Review: Letter to America – Pismo do America (2001)

Letter to America – Pismo do America (2001)

Directed by: Iglika Triffonova | 88 minutes | drama | Actors: Phillip Avramov, Ana Papadopulu, Peter Antonov, Andy Barret, Joreta Nikolova, Krassimir Dokov, Maya Novoselska, Valentin Goshev, Liubov Liubcheva

In Letter to America, Bulgarian Ivan receives a message from New York that his childhood friend Kamen has fallen into a coma due to an accident. Kamen went to America to become a theater director. We get to know him through the “video letters” he sends to Ivan about his experiences in America. His video letters express amazement at the restlessness of the people of New York, always on the move, always going somewhere. What drives them, he wonders? Finally, he seems to succeed in making his dream come true until disaster strikes him. This establishes the two themes of ‘Letter to America’: what is our purpose in life and how do we deal with suffering? Director Iglika Triffonova answers these questions in the form of a road movie in which the main character Ivan searches for the complete text of a nostalgic folk song about the passing of youth, which Ivan and Kamen knew as children.

The journey starts in Ivan’s flat in a desolate new neighborhood in Sofia, where he makes an unhappy impression. He cannot find his way in life, he can no longer write his novel and he no longer manages to love his girlfriend. Because Ivan can’t get a visa for America to visit Kamen in the hospital, he decides to make a video letter for Kamen. For that, he leaves for the village of Kamen’s grandmother so that she can sing the song for him.

He hitchhikes and first the journey is still fast by car, then with a truck passing its exit, then on foot at lightning speed down a steep hill, then again on a slow tractor and in a car that reverses and finally climbing on foot. up the mountain. Director Triffonova puts the symbolism on top in the images that show us the transition from hurried modern life to traditional farmland, where time seems to have stood still for several centuries.

And the latter is typical of ‘Letter to America’: Triffonova allows the spiritual theme to speak clearly in the imagery and dialogue of the film.
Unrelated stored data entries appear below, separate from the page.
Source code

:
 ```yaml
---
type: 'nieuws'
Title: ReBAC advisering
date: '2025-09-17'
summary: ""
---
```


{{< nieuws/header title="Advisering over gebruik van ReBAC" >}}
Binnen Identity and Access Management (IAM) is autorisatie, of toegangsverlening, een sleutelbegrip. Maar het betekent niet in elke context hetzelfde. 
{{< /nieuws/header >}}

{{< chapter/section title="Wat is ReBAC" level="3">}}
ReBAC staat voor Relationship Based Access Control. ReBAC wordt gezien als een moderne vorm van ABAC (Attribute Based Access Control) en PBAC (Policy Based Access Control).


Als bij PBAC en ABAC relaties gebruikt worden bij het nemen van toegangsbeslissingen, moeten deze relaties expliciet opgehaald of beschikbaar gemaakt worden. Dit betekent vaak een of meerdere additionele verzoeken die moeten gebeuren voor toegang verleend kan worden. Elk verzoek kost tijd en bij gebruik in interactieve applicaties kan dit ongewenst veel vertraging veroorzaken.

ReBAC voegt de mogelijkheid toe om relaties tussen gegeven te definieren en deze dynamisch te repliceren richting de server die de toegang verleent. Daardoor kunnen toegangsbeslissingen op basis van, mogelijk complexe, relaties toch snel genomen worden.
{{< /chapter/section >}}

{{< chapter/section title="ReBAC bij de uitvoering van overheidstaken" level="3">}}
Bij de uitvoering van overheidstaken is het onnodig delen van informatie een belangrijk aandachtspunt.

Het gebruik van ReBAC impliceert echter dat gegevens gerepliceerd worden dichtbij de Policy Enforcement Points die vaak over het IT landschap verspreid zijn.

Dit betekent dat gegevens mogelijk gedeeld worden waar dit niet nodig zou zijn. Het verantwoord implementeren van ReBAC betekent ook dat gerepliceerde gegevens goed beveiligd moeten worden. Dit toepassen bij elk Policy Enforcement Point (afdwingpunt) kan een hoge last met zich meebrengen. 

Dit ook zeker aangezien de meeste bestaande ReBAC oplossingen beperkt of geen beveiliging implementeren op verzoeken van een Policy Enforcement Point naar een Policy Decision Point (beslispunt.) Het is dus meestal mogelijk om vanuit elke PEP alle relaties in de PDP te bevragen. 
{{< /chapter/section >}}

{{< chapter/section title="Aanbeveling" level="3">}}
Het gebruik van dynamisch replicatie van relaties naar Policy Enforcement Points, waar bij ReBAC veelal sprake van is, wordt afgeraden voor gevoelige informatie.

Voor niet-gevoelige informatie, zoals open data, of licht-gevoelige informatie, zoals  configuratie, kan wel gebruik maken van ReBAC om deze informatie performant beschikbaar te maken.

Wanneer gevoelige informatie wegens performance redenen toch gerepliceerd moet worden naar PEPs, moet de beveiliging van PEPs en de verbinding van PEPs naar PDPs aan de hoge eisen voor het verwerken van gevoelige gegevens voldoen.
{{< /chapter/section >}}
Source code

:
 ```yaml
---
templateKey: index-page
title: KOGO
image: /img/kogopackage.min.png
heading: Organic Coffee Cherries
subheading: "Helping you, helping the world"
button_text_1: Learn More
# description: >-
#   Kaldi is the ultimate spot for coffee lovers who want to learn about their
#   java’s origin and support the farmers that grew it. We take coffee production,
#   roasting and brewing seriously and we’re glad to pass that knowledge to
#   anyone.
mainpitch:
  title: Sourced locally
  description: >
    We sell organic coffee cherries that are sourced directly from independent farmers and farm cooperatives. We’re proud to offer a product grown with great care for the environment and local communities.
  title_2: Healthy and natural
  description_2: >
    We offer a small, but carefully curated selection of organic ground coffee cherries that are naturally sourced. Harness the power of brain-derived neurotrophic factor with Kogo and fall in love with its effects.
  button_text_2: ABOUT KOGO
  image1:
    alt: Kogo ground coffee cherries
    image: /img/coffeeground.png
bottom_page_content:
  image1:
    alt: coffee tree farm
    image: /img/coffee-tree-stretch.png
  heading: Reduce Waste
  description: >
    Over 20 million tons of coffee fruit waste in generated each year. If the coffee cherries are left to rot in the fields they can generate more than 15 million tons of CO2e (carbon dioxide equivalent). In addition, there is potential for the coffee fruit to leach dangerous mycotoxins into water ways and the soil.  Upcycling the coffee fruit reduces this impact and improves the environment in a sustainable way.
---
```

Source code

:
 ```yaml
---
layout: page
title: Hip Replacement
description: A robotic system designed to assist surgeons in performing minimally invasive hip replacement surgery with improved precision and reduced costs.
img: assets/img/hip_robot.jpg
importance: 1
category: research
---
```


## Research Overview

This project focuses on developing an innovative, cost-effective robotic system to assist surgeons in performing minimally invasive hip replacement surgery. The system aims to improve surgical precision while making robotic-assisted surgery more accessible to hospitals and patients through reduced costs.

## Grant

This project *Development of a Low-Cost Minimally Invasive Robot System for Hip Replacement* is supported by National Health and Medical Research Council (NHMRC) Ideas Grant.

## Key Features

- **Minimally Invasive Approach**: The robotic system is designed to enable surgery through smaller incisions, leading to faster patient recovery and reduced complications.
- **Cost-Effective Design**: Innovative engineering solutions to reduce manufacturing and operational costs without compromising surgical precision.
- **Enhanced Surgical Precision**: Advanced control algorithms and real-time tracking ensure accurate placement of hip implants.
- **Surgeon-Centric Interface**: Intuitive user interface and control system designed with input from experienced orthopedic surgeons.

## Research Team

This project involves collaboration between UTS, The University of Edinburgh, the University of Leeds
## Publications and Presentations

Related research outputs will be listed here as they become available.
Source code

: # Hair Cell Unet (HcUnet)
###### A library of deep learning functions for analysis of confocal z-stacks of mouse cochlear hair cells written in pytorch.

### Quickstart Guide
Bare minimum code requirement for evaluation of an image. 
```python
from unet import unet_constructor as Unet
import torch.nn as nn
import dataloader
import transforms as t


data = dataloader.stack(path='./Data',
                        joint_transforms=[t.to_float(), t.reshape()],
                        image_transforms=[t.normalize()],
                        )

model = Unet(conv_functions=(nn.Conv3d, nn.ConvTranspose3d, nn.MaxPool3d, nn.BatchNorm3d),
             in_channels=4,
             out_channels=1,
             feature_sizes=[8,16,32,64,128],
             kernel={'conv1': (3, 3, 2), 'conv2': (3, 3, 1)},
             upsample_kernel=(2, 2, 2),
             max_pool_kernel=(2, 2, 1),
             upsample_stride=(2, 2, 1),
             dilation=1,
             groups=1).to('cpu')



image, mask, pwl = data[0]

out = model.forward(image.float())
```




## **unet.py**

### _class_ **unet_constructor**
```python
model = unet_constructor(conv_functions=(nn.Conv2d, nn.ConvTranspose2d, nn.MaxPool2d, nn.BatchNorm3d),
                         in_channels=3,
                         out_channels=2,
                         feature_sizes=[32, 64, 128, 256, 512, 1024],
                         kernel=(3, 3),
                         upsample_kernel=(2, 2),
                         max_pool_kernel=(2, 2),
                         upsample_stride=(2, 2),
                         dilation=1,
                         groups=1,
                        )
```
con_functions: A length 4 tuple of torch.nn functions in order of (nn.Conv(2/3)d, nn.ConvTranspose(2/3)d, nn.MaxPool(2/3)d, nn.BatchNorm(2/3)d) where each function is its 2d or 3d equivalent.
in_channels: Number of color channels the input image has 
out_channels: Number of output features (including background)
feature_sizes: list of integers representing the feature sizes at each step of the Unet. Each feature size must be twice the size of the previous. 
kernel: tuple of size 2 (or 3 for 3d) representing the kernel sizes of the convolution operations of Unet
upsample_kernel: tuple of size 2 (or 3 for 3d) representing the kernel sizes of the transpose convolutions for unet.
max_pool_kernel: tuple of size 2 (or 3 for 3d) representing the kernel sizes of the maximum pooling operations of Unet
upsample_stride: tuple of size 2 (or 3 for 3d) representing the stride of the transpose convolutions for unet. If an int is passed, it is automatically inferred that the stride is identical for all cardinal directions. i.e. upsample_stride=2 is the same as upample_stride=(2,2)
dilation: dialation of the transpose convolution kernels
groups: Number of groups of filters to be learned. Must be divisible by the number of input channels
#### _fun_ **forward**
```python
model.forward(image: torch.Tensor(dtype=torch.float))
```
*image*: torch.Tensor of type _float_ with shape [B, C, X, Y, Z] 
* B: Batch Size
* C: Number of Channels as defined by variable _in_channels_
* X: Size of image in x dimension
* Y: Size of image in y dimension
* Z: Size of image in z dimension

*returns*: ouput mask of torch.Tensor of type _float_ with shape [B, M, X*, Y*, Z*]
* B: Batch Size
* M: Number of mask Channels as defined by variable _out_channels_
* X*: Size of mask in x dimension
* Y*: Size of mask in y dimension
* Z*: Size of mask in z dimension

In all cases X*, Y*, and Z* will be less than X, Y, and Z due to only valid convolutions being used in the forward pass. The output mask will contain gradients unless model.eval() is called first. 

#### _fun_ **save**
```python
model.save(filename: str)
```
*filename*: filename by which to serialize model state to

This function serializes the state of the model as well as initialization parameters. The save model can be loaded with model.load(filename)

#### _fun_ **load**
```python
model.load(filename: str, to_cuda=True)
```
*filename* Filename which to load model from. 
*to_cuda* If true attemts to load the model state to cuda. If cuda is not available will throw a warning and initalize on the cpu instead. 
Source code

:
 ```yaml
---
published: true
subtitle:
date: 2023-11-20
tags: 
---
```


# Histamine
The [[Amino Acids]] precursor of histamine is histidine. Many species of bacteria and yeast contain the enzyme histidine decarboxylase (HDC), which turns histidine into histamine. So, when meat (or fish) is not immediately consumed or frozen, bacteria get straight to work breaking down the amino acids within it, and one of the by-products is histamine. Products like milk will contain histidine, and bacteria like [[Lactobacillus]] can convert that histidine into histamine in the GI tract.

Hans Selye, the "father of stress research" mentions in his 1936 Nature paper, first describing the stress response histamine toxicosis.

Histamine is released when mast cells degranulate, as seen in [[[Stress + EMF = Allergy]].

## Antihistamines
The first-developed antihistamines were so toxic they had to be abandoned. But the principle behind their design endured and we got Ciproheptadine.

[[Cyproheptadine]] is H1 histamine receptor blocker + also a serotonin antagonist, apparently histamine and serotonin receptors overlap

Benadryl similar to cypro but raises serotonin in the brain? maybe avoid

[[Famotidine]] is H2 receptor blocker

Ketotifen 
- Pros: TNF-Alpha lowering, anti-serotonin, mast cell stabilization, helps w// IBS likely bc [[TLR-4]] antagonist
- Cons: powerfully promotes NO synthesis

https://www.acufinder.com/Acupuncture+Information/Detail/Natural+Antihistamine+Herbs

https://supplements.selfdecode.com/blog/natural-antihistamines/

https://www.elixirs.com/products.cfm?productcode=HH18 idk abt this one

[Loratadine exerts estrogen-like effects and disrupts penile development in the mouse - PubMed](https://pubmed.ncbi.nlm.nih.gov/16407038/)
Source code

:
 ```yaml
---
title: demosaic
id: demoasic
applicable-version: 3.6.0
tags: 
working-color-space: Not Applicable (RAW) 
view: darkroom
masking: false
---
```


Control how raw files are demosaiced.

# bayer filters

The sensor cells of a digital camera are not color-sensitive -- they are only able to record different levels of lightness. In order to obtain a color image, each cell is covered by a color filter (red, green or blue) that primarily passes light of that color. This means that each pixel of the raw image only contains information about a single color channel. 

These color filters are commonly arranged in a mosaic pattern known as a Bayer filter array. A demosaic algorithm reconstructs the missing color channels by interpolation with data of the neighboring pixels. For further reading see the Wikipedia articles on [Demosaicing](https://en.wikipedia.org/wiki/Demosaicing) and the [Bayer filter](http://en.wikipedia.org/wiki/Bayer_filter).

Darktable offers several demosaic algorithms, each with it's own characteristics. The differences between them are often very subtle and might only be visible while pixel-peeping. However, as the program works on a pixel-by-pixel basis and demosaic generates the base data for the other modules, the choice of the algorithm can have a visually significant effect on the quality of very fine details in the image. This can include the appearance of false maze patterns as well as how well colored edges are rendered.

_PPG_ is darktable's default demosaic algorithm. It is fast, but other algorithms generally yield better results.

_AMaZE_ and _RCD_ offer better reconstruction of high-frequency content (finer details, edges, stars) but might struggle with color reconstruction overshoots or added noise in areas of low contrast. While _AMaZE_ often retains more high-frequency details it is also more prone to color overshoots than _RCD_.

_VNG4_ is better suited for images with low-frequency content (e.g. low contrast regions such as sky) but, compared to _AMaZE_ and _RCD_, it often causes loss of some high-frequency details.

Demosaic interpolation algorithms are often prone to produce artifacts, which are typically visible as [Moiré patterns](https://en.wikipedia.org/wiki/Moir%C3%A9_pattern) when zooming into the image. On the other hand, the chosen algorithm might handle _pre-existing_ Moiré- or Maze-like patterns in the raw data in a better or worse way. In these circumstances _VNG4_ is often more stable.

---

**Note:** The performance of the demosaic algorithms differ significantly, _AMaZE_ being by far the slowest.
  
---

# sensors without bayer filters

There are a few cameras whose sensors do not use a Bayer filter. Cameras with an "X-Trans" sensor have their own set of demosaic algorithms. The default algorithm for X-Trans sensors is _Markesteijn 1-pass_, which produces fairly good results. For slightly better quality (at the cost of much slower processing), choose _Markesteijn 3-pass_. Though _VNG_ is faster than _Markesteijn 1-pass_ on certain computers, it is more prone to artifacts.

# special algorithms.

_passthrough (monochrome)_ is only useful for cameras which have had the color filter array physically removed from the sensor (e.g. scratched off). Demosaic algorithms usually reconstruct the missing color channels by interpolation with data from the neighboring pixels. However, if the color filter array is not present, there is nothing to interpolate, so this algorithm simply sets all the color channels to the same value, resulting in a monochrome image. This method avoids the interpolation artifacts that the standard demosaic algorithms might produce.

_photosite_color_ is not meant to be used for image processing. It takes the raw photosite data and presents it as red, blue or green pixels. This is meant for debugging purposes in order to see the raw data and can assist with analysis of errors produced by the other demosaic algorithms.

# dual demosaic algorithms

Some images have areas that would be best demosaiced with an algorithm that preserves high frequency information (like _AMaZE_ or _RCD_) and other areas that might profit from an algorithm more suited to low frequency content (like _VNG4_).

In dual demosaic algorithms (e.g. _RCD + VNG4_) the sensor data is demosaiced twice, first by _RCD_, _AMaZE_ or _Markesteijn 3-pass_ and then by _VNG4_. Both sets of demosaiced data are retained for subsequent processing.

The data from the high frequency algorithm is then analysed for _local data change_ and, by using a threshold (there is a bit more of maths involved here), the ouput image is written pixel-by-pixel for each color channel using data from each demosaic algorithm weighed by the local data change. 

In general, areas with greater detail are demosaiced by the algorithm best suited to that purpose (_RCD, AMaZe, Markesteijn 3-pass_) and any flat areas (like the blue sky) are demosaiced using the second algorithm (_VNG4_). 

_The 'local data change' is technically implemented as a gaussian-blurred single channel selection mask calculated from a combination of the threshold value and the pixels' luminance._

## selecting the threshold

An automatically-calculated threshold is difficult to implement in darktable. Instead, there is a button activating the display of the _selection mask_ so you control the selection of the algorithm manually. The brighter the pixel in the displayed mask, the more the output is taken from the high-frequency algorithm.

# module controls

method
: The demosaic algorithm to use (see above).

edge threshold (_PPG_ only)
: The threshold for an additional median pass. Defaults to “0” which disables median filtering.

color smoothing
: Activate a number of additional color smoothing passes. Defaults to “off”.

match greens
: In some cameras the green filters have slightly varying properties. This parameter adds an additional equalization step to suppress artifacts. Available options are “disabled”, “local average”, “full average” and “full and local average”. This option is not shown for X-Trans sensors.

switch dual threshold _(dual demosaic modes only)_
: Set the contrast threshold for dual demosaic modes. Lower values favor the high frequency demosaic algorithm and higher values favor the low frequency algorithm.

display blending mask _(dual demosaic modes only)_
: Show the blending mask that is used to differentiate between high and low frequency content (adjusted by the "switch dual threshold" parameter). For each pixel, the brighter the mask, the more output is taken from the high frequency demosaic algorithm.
Ivan is searching and along the way he gets to know all kinds of people who seem to have it worse, yet they are more purposeful and resigned to life than he is. Ivan lovingly captures these outcasts – including many very old ladies who bravely make it through life, but all scarred by a tragic event – ​​on his Video8 camera. It is not only Ivan who wants to capture the lives of these people, director Triffonova also makes a monument to the people and culture of the traditional interior of Bulgaria with this film. In that sense ‘Letter to America’ is a documentary in the form of a romantic film.

Finally, high in the mountains, Ivan finds a shepherd who still remembers the lyrics of the old folk song. When she asks what kind of work he does, he tells the old woman with some embarrassment that he is one of those modern people who don’t know what to do with their lives. The old woman is not surprised; it is clear that the old people in the village don’t know either, for them life is just as much a mystery that befalls them and that they have to get through. They all have a story about the fate that befell them; stories of childlessness and the loss of a loved one to a confession about loneliness. The signs of this are inscribed in their scruffy and tawny faces. Acceptance is the answer and we find acceptance in the tranquility of the old pre-modern customs, as Triffonova seems to want to say. If Kamen wants to wake up from his coma and Ivan find peace in his life, they must learn this lesson. ‘Letter to America’ is a nice quiet film with a clear and somewhat straightforward message that is especially impressive because of the old villagers who figure it out.